== THE RECORDS ==

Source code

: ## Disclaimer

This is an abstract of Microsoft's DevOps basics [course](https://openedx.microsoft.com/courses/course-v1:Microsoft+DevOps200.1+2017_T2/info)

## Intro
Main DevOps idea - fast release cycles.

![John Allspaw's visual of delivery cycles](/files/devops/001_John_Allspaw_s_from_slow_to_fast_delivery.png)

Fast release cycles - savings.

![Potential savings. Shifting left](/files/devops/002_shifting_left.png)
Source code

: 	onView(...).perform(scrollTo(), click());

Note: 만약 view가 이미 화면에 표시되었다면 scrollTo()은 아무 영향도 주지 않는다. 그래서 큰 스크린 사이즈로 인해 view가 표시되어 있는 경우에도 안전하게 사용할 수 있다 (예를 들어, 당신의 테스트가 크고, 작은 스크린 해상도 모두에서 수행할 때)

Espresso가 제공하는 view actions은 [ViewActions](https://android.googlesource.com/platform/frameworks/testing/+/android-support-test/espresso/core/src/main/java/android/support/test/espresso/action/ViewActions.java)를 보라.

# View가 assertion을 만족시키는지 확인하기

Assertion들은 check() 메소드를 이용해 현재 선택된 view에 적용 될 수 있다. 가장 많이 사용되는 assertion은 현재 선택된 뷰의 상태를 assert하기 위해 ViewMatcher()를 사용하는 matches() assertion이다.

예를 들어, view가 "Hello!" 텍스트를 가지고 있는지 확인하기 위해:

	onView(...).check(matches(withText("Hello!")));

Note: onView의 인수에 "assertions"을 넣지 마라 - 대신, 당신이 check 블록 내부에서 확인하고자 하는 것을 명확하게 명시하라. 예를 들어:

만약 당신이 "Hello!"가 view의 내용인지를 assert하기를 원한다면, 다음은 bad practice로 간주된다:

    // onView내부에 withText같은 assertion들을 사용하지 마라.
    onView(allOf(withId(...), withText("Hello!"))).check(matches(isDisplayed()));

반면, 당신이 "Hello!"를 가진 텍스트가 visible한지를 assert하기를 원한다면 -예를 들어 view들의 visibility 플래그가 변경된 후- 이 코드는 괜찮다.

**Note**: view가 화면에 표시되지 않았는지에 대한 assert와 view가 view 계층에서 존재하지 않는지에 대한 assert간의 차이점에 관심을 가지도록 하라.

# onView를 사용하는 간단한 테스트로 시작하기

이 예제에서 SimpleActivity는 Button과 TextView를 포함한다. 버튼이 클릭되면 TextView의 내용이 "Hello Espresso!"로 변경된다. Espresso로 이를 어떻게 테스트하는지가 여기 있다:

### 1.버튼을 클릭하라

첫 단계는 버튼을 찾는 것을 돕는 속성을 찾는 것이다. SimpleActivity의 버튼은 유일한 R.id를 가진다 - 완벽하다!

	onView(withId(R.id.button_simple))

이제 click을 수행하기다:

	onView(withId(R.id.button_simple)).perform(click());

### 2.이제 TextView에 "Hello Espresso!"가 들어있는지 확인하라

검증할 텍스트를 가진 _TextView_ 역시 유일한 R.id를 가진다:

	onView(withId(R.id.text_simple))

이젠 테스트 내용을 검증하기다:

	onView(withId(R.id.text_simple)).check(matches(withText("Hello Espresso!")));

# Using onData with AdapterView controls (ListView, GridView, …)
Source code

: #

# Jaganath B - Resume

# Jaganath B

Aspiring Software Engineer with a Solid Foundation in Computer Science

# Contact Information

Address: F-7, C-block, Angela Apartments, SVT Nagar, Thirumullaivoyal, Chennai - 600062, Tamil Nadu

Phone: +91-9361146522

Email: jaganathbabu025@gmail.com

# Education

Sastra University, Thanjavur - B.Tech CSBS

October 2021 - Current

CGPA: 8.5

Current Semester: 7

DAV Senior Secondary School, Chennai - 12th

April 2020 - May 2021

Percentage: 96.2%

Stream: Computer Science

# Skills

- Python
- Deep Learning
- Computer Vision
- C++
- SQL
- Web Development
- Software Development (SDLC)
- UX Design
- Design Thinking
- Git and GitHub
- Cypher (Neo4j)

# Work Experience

===

- _THE PROBLEM_
The expected result is every record above, duplicated exactly.

- _EXPECTED OUTPUT_
Source code

: ## Disclaimer

This is an abstract of Microsoft's DevOps basics [course](https://openedx.microsoft.com/courses/course-v1:Microsoft+DevOps200.1+2017_T2/info)

## Intro
Main DevOps idea - fast release cycles.

![John Allspaw's visual of delivery cycles](/files/devops/001_John_Allspaw_s_from_slow_to_fast_delivery.png)

Fast release cycles - savings.

![Potential savings. Shifting left](/files/devops/002_shifting_left.png)
Source code

: 	onView(...).perform(scrollTo(), click());

Note: 만약 view가 이미 화면에 표시되었다면 scrollTo()은 아무 영향도 주지 않는다. 그래서 큰 스크린 사이즈로 인해 view가 표시되어 있는 경우에도 안전하게 사용할 수 있다 (예를 들어, 당신의 테스트가 크고, 작은 스크린 해상도 모두에서 수행할 때)

Espresso가 제공하는 view actions은 [ViewActions](https://android.googlesource.com/platform/frameworks/testing/+/android-support-test/espresso/core/src/main/java/android/support/test/espresso/action/ViewActions.java)를 보라.

# View가 assertion을 만족시키는지 확인하기

Assertion들은 check() 메소드를 이용해 현재 선택된 view에 적용 될 수 있다. 가장 많이 사용되는 assertion은 현재 선택된 뷰의 상태를 assert하기 위해 ViewMatcher()를 사용하는 matches() assertion이다.

예를 들어, view가 "Hello!" 텍스트를 가지고 있는지 확인하기 위해:

	onView(...).check(matches(withText("Hello!")));

Note: onView의 인수에 "assertions"을 넣지 마라 - 대신, 당신이 check 블록 내부에서 확인하고자 하는 것을 명확하게 명시하라. 예를 들어:

만약 당신이 "Hello!"가 view의 내용인지를 assert하기를 원한다면, 다음은 bad practice로 간주된다:

    // onView내부에 withText같은 assertion들을 사용하지 마라.
    onView(allOf(withId(...), withText("Hello!"))).check(matches(isDisplayed()));

반면, 당신이 "Hello!"를 가진 텍스트가 visible한지를 assert하기를 원한다면 -예를 들어 view들의 visibility 플래그가 변경된 후- 이 코드는 괜찮다.

**Note**: view가 화면에 표시되지 않았는지에 대한 assert와 view가 view 계층에서 존재하지 않는지에 대한 assert간의 차이점에 관심을 가지도록 하라.

# onView를 사용하는 간단한 테스트로 시작하기

이 예제에서 SimpleActivity는 Button과 TextView를 포함한다. 버튼이 클릭되면 TextView의 내용이 "Hello Espresso!"로 변경된다. Espresso로 이를 어떻게 테스트하는지가 여기 있다:

### 1.버튼을 클릭하라

첫 단계는 버튼을 찾는 것을 돕는 속성을 찾는 것이다. SimpleActivity의 버튼은 유일한 R.id를 가진다 - 완벽하다!

	onView(withId(R.id.button_simple))

이제 click을 수행하기다:

	onView(withId(R.id.button_simple)).perform(click());

### 2.이제 TextView에 "Hello Espresso!"가 들어있는지 확인하라

검증할 텍스트를 가진 _TextView_ 역시 유일한 R.id를 가진다:

	onView(withId(R.id.text_simple))

이젠 테스트 내용을 검증하기다:

	onView(withId(R.id.text_simple)).check(matches(withText("Hello Espresso!")));

# Using onData with AdapterView controls (ListView, GridView, …)
Source code

: #

# Jaganath B - Resume

# Jaganath B

Aspiring Software Engineer with a Solid Foundation in Computer Science

# Contact Information

Address: F-7, C-block, Angela Apartments, SVT Nagar, Thirumullaivoyal, Chennai - 600062, Tamil Nadu

Phone: +91-9361146522

Email: jaganathbabu025@gmail.com

# Education

Sastra University, Thanjavur - B.Tech CSBS

October 2021 - Current

CGPA: 8.5

Current Semester: 7

DAV Senior Secondary School, Chennai - 12th

April 2020 - May 2021

Percentage: 96.2%

Stream: Computer Science

# Skills

- Python
- Deep Learning
- Computer Vision
- C++
- SQL
- Web Development
- Software Development (SDLC)
- UX Design
- Design Thinking
- Git and GitHub
- Cypher (Neo4j)

# Work Experience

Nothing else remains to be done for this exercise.